10. When an item can be used both as a spare to replace an identical similar part or sub-assembly and as a component for manufacture of a product, in that event, it has to be ascertained how such an item is used by an actual user. The importer can only sell the item imported under the additional licence to an actual user and no one else. Therefore, the decisive factor to determine the nature and character of the item will be whether such item is used by the actual user as a component or as a spare. The authorities cannot determine the validity of the import solely on the basis of the restriction imposed under Appendix 26 read with Appendix 30. A distinction has deliberately been made in the policy itself between a spare and a component. It is clear from the policy itself that the same item can have different uses depending on the purpose of the actual user. In this case it is not disputed that the pumps would not be used as spares by Hindustan Motors Ltd., but as components for the manufacture of excavators. In the premises, the contentions of the respondents that pumps of all types are excluded from the purview of the additional licence in view of the provision of Appendix 26 read with Appendix 30 cannot be accepted.
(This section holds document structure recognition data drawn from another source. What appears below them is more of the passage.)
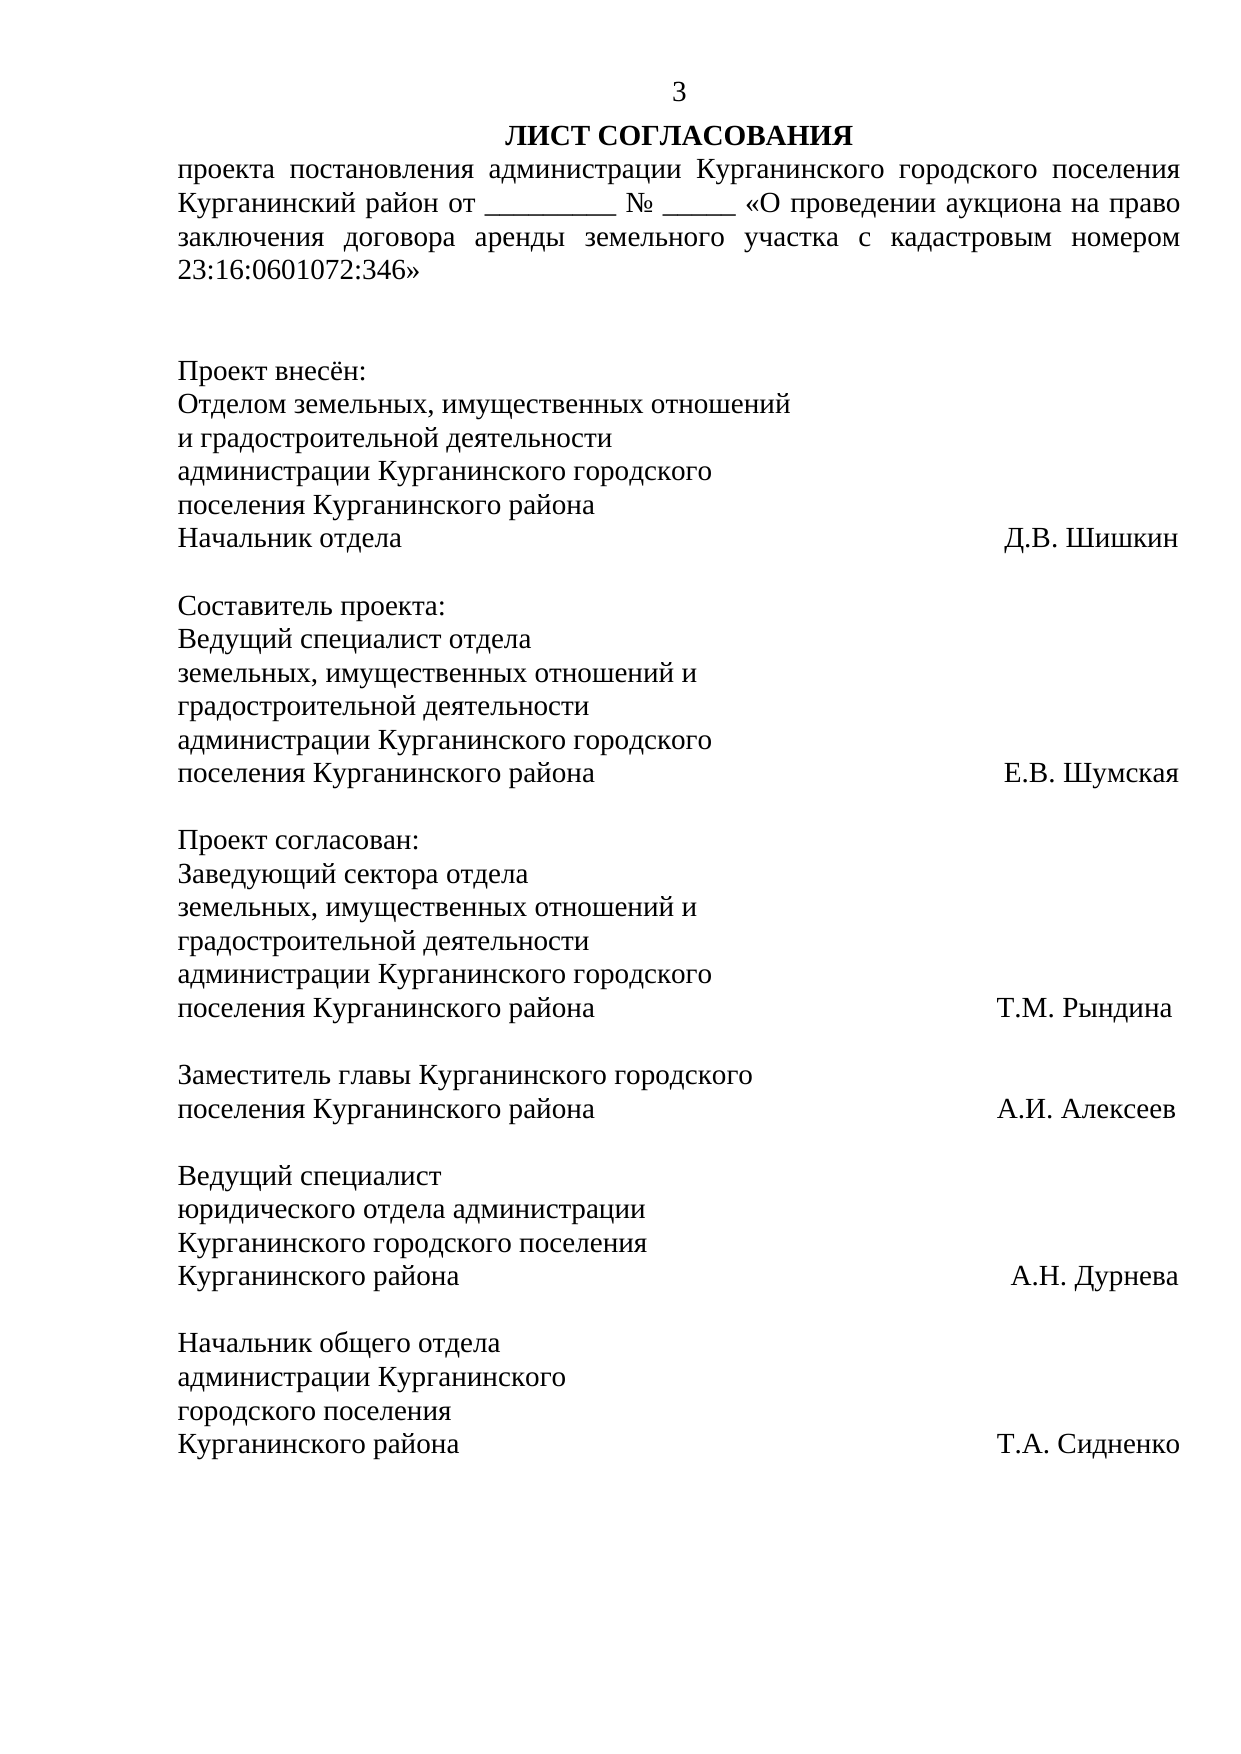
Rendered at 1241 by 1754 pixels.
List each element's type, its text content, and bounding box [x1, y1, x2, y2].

text юридического отдела администрации [177, 1191, 1181, 1225]
text и градостроительной деятельности [177, 420, 842, 453]
text поселения Курганинского района А.И. Алексеев [177, 1091, 1181, 1124]
text администрации Курганинского [177, 1359, 1240, 1393]
text ЛИСТ СОГЛАСОВАНИЯ [177, 118, 1181, 152]
text администрации Курганинского городского [177, 453, 842, 487]
text Заместитель главы Курганинского городского [177, 1057, 1181, 1091]
text градостроительной деятельности [177, 923, 842, 957]
text Составитель проекта: [177, 588, 744, 621]
text Начальник отдела Д.В. Шишкин [177, 521, 1181, 554]
text земельных, имущественных отношений и [177, 655, 842, 688]
text земельных, имущественных отношений и [177, 889, 842, 923]
text Ведущий специалист [177, 1158, 1181, 1191]
text проекта постановления администрации Курганинского городского поселения Курганинский район от _________ № _____ «О проведении аукциона на право заключения договора аренды земельного участка с кадастровым номером 23:16:0601072:346» [177, 152, 1181, 286]
text Начальник общего отдела [177, 1326, 1240, 1359]
text Ведущий специалист отдела [177, 621, 842, 655]
text градостроительной деятельности [177, 688, 842, 722]
text Курганинского района А.Н. Дурнева [177, 1258, 1181, 1292]
text городского поселения [177, 1393, 1181, 1426]
text администрации Курганинского городского [177, 722, 842, 755]
text Курганинского района Т.А. Сидненко [177, 1426, 1181, 1460]
text Заведующий сектора отдела [177, 856, 1181, 889]
text Проект внесён: [177, 353, 1181, 386]
text Проект согласован: [177, 822, 1181, 856]
text администрации Курганинского городского [177, 957, 842, 990]
text Курганинского городского поселения [177, 1225, 1181, 1258]
text поселения Курганинского района Т.М. Рындина [177, 990, 1181, 1024]
text поселения Курганинского района Е.В. Шумская [177, 755, 1181, 789]
text Отделом земельных, имущественных отношений [177, 386, 842, 420]
text поселения Курганинского района [177, 487, 782, 521]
11. It is well settled that if the interpretation of any fiscal enactment is open to doubt, the construction most beneficial to the subject should be adopted, even if it results in its obtaining an advantage. On a reasonable construction of the relevant provisions of the policy in the light of the facts mentioned above. I am of the view that in this case hydraulic pumps which having been imported by the petitioners for being used by the actual user (Hindustan Motors Ltd.) in the manufacture of another product (excavators), such items would come within the purview of components and not spares. The pumps in question are permissible items for import under Appendix 5 and cannot be treated as spares within the meaning of Appendix 26 read with Appendix 30.
12. For the aforesaid reasons this application succeeds. The order dated 7th May, 1984 passed by the Collector of Customs imposing a penalty of Rs. 50,000 is set aside. The order dated 9th May, 1984 on the bill of entry dated 29th April, 1984 is also set aside. The respondents are directed to release the two hydraulic pumps covered under licence No. P/W/0487989 dated 27th December, 1983 and the bill of entry dated 20th April, 1984 upon payment of the assessed duty. The consignment shall be released by the Customs authorities within 48 hours from the date of payment of the assessed duties. The respondents are directed to make necessary assessment and issue challans to the petitioner within 48 hours from the date of communication of this order. The respondents are also directed to issue wharfage rent exemption certificate in respect of the aforesaid goods from the date of noting of the bill of entry till the date of release.
13. Let a plain copy of this order, counter-signed by the Assistant Registrar (Court) be handed over to the learned Advocates for the parties.